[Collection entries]
----

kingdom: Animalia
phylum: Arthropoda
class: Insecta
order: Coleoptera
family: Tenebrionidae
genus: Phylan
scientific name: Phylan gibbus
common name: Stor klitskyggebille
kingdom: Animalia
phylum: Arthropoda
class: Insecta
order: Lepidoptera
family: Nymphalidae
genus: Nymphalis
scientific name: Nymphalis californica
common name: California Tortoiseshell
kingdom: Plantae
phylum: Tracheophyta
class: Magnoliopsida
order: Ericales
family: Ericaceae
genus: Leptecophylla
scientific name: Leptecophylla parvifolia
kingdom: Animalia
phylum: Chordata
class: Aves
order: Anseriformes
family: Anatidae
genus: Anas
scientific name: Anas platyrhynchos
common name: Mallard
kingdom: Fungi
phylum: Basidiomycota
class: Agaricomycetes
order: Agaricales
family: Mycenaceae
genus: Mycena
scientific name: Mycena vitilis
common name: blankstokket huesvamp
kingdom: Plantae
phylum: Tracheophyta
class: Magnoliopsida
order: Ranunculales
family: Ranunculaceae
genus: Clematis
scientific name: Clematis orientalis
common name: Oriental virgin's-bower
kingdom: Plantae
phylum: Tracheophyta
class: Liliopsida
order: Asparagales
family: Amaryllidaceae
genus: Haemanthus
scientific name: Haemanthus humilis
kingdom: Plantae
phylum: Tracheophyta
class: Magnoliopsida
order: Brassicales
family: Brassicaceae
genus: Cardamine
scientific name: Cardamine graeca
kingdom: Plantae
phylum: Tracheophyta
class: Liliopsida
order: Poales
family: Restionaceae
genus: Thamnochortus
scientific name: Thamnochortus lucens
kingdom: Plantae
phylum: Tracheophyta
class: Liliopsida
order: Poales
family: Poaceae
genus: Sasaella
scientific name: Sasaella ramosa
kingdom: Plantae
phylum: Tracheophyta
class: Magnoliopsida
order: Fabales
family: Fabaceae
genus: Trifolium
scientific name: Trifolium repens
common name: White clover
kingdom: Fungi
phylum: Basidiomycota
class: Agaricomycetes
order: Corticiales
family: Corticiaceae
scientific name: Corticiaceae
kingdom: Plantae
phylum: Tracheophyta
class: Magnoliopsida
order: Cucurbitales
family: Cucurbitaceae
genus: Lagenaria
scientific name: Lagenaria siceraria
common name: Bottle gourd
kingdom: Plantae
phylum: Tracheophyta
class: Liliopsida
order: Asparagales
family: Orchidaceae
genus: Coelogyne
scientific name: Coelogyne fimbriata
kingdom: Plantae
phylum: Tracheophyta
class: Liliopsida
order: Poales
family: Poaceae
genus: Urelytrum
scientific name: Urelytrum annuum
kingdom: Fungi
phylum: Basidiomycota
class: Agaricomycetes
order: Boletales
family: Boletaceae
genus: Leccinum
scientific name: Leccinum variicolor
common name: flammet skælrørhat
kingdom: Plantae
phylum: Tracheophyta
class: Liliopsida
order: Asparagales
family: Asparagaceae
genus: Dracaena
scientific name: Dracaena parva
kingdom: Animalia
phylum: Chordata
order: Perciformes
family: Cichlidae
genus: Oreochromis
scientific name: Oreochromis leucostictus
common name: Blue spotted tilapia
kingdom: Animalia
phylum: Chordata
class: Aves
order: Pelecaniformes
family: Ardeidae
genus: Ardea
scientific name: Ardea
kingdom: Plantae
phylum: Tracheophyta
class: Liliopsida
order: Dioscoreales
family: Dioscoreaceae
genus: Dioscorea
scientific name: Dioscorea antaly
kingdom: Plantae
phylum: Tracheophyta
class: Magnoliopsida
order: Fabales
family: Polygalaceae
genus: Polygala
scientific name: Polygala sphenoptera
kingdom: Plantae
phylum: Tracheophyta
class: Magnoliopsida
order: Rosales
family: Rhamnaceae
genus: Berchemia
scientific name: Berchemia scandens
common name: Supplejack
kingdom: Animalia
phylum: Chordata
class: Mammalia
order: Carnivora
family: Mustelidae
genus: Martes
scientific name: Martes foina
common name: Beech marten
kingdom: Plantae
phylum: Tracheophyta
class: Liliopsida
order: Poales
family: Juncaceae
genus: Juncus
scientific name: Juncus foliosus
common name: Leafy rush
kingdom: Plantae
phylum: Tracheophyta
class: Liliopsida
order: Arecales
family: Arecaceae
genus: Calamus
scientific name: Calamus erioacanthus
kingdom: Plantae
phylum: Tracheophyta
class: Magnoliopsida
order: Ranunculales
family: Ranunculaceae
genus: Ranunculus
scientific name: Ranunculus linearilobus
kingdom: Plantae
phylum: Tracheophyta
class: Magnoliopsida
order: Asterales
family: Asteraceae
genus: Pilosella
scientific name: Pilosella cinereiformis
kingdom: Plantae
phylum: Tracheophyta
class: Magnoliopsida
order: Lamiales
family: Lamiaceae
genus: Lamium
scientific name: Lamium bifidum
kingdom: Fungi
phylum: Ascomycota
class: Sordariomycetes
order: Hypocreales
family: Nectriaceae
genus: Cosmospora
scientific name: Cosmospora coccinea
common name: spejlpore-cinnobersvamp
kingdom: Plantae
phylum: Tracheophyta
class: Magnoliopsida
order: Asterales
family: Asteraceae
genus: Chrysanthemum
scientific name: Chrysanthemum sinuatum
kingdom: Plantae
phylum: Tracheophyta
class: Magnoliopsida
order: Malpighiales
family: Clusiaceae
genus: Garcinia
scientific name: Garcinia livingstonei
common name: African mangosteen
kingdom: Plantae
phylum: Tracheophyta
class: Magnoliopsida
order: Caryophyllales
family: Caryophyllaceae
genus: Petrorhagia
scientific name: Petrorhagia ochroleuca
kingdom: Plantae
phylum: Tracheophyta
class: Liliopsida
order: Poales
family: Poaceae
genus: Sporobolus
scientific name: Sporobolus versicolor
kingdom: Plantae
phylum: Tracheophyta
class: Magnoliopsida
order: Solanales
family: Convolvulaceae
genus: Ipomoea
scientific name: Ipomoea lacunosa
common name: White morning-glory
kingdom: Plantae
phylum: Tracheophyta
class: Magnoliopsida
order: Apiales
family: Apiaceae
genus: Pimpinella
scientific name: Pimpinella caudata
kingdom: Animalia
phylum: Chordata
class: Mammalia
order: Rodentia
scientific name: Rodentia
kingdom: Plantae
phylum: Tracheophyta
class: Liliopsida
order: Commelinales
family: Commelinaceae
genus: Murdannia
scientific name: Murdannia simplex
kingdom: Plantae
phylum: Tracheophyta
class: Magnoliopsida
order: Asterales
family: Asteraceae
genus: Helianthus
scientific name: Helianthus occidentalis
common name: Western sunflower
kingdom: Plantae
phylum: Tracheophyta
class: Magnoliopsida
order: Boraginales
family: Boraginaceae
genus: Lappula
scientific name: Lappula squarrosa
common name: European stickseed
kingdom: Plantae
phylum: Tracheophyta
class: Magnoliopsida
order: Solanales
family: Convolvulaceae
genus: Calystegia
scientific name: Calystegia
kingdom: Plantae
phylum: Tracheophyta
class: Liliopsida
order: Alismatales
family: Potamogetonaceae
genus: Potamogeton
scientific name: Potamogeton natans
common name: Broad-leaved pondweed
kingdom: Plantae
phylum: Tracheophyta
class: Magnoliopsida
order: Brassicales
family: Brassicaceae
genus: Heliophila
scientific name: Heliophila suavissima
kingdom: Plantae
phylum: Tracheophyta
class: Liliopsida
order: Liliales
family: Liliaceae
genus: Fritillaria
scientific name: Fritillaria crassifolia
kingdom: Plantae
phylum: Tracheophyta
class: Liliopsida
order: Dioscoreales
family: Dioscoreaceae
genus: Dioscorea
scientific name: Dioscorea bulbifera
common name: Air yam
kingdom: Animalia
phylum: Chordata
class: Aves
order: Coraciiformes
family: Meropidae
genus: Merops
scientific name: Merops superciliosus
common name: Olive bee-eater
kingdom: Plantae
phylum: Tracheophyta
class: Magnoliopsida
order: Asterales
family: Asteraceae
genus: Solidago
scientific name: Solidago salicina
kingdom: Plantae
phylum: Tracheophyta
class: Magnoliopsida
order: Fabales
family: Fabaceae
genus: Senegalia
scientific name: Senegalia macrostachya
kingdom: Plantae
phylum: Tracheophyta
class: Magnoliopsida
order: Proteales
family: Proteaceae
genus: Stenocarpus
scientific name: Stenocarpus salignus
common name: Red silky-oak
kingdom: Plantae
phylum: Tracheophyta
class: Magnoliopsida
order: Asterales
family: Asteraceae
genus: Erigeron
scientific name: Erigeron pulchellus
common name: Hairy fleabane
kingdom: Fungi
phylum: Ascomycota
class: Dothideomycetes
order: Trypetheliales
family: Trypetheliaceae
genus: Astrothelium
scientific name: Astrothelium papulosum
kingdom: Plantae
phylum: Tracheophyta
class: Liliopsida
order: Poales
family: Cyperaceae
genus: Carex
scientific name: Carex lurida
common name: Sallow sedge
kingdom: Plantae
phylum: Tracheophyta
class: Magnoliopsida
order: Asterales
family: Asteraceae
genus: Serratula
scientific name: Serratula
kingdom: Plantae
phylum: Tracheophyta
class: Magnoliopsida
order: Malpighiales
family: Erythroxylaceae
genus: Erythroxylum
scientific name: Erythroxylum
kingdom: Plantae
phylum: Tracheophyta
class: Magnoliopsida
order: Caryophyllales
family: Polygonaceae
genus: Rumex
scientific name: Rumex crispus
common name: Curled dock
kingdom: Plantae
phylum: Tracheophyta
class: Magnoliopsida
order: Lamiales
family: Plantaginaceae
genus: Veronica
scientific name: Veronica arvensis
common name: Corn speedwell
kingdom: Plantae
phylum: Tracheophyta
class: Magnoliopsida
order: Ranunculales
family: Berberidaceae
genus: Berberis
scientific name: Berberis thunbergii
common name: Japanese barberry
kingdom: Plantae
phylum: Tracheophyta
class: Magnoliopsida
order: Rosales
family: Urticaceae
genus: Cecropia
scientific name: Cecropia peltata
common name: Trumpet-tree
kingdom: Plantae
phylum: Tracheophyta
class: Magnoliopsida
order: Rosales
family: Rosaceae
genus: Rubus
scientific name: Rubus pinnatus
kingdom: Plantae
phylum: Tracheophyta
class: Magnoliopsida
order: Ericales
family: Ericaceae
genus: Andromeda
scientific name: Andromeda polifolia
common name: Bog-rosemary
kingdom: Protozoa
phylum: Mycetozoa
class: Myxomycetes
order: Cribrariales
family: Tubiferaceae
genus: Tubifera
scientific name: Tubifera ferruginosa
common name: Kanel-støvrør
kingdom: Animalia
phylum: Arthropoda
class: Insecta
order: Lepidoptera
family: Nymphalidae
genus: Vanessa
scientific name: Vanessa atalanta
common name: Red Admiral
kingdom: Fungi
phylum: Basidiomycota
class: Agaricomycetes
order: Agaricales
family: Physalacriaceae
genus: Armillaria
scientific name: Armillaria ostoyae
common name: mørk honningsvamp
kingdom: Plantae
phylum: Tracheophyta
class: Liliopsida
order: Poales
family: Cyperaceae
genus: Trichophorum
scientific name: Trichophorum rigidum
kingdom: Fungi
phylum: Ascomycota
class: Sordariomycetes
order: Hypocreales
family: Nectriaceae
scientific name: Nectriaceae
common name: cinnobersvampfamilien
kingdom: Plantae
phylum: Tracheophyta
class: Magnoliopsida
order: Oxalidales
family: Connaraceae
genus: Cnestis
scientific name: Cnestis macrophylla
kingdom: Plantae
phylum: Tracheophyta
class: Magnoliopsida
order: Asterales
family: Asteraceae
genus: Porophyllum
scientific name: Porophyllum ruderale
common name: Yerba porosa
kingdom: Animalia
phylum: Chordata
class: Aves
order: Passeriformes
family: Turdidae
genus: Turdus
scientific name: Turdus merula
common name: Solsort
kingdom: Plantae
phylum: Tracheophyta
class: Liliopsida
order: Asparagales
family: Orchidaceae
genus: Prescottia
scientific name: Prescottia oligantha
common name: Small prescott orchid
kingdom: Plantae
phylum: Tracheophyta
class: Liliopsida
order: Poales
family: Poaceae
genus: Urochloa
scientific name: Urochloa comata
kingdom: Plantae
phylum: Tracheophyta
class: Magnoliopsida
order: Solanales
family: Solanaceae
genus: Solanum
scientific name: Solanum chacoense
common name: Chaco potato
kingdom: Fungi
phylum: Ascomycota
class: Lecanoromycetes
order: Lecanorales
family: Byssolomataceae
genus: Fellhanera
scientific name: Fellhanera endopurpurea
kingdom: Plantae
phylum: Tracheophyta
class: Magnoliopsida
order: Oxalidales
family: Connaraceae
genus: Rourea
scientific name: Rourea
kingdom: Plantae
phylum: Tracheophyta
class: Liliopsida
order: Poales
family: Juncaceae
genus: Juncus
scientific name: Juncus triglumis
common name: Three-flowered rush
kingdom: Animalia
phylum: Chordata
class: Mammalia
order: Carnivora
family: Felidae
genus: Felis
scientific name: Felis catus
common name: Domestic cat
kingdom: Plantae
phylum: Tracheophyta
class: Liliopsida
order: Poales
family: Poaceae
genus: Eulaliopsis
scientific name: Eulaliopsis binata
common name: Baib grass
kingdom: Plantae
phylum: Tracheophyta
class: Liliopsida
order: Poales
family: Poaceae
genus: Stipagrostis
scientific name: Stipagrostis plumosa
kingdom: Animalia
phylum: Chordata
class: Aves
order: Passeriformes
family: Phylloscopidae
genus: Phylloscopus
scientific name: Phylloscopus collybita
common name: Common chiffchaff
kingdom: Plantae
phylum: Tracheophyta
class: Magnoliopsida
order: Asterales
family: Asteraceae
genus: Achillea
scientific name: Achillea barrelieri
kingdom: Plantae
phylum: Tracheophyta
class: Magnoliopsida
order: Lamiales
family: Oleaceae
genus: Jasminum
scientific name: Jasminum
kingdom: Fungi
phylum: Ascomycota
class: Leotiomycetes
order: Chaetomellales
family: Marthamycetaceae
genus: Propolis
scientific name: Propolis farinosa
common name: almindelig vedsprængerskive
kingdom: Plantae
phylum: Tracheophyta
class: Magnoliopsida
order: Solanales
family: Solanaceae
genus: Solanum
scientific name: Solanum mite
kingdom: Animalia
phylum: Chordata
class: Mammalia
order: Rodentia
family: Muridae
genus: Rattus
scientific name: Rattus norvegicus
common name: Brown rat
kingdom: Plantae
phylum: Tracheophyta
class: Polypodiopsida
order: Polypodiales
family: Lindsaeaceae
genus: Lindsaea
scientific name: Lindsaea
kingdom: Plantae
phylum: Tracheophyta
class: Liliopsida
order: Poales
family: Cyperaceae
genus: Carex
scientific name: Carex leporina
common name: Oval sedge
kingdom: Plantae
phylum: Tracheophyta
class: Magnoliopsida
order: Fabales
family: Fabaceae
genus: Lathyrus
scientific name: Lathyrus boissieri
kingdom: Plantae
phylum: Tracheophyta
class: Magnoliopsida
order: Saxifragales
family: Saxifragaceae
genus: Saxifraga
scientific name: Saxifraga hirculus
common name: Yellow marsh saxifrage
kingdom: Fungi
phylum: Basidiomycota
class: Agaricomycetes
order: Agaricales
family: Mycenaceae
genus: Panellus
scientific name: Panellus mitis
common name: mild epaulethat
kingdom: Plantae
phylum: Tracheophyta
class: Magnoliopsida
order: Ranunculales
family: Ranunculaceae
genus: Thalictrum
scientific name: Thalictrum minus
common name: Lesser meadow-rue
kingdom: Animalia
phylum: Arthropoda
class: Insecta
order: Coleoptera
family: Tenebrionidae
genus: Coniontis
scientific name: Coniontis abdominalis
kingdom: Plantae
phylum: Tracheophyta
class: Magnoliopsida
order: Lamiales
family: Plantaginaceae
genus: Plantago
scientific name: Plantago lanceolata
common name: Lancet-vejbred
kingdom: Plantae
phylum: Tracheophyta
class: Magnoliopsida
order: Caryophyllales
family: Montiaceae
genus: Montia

----

● Directions for this task
Copy out the records word for word, from the first line through the line with "scientific name: Nymphalis californica".

● Solution to this task
kingdom: Animalia
phylum: Arthropoda
class: Insecta
order: Coleoptera
family: Tenebrionidae
genus: Phylan
scientific name: Phylan gibbus
common name: Stor klitskyggebille
kingdom: Animalia
phylum: Arthropoda
class: Insecta
order: Lepidoptera
family: Nymphalidae
genus: Nymphalis
scientific name: Nymphalis californica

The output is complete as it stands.